Without Krafft-Ebing's work, this narrative might not have ever become thought of as "normal."

Aside from it being generally how people behaved throughout all of human history.

But yeah, other than that.

There is no mention, however implicit, of procreation.

Right, totally implicit.

Also totally besides the point.

Every single time heterosexuals have sex, it is not necessarily for the specific purpose of procreation. That has been true for forever because the pleasure drive is an essential part of it, and always has been. Regardless, heterosexual sex exists for procreation.

The two are kind of really really closely related, and the attempt to drive a chasm between them to prove the point that heterosexuality is some kind of social construct is silly.

"No one knows exactly why heterosexuals and homosexuals ought to be different," wrote Wendell Ricketts, author of the 1984 study Biological Research on Homosexuality.
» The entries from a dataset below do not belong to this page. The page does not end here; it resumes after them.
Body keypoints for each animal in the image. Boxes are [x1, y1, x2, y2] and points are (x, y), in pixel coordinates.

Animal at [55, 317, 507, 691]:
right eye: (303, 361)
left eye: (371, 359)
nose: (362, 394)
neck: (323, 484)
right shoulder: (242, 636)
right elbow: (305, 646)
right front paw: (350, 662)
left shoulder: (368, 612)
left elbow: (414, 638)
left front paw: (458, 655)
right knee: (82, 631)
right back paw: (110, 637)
The best answer we've got is something of a tautology: "heterosexuals and homosexuals are considered different because they can be divided into two groups on the basis of the belief that they can be divided into two groups."
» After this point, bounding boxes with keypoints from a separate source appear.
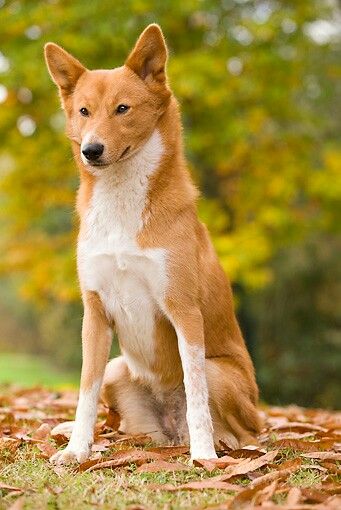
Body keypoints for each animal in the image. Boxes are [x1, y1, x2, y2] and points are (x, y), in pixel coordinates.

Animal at [43, 23, 258, 464]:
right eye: (83, 111)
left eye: (122, 109)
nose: (91, 150)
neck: (122, 207)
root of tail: (167, 432)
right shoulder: (94, 314)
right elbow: (85, 392)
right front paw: (77, 450)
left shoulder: (183, 310)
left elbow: (196, 393)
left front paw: (204, 456)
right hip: (117, 368)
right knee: (117, 420)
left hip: (221, 374)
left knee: (227, 420)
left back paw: (217, 445)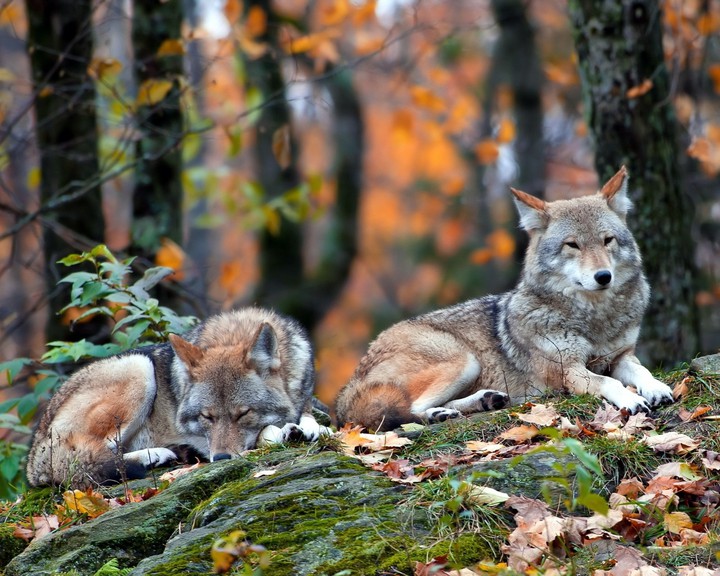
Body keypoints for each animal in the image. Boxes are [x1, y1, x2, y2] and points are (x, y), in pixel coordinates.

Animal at [27, 307, 327, 486]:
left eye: (243, 413)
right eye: (207, 417)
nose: (221, 459)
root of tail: (34, 456)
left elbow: (310, 416)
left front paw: (309, 427)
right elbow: (267, 432)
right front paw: (284, 431)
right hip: (138, 370)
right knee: (89, 460)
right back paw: (155, 455)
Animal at [334, 166, 674, 431]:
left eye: (607, 241)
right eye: (572, 245)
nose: (604, 276)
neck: (593, 319)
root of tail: (348, 386)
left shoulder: (620, 356)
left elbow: (642, 371)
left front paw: (657, 389)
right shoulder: (568, 371)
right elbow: (610, 383)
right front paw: (632, 398)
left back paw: (485, 400)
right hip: (462, 359)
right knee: (407, 411)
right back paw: (438, 414)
Though the hetero/homo divide seems like an eternal, indestructible fact of nature, it simply isn't. It's merely one recent grammar humans have invented to talk about what sex means to us.

The grammar was invented, yes.

The behavior?

Heterosexuality, argues Katz, "is invented within discourse as that which is outside discourse. It's manufactured in a particular discourse as that which is universal… as that which is outside time." That is, it's a construction, but it pretends it isn't. As any French philosopher or child with a Lego set will tell you, anything that's been constructed can be deconstructed, as well. If heterosexuality didn't exist in the past, then it doesn't need to exist in the future.

This gets us to a much broader point.

This is how you elevate words above reality. If you imbue words with more meaning than reality itself, you have imbued yourself with great power. If you can conjure up new meanings and those meanings become reality, you can now bend reality to your will, reality is at the mercy of your imagination because you've obliterated the distinction between the two.

It is magical thinking.

Language is essential to the human existence, it's how we communicate and pass on knowledge. However, it's just an imperfect attempt to describe the world around us, it is not the world itself.

The concept, not the word, but the concept of heterosexuality means today what it has always meant. The term we ascribe to it can change, the underlying concept does not.

But the woke believe otherwise: They create a fantasy, and like the emperor and his non-existent new clothes, demand that we believe the fantasy along with them as if it were real.

And that is how we end up with allegedly intelligent adults claiming that what is obviously a fully-grown man is really a woman and should absolutely be considered and treated as such.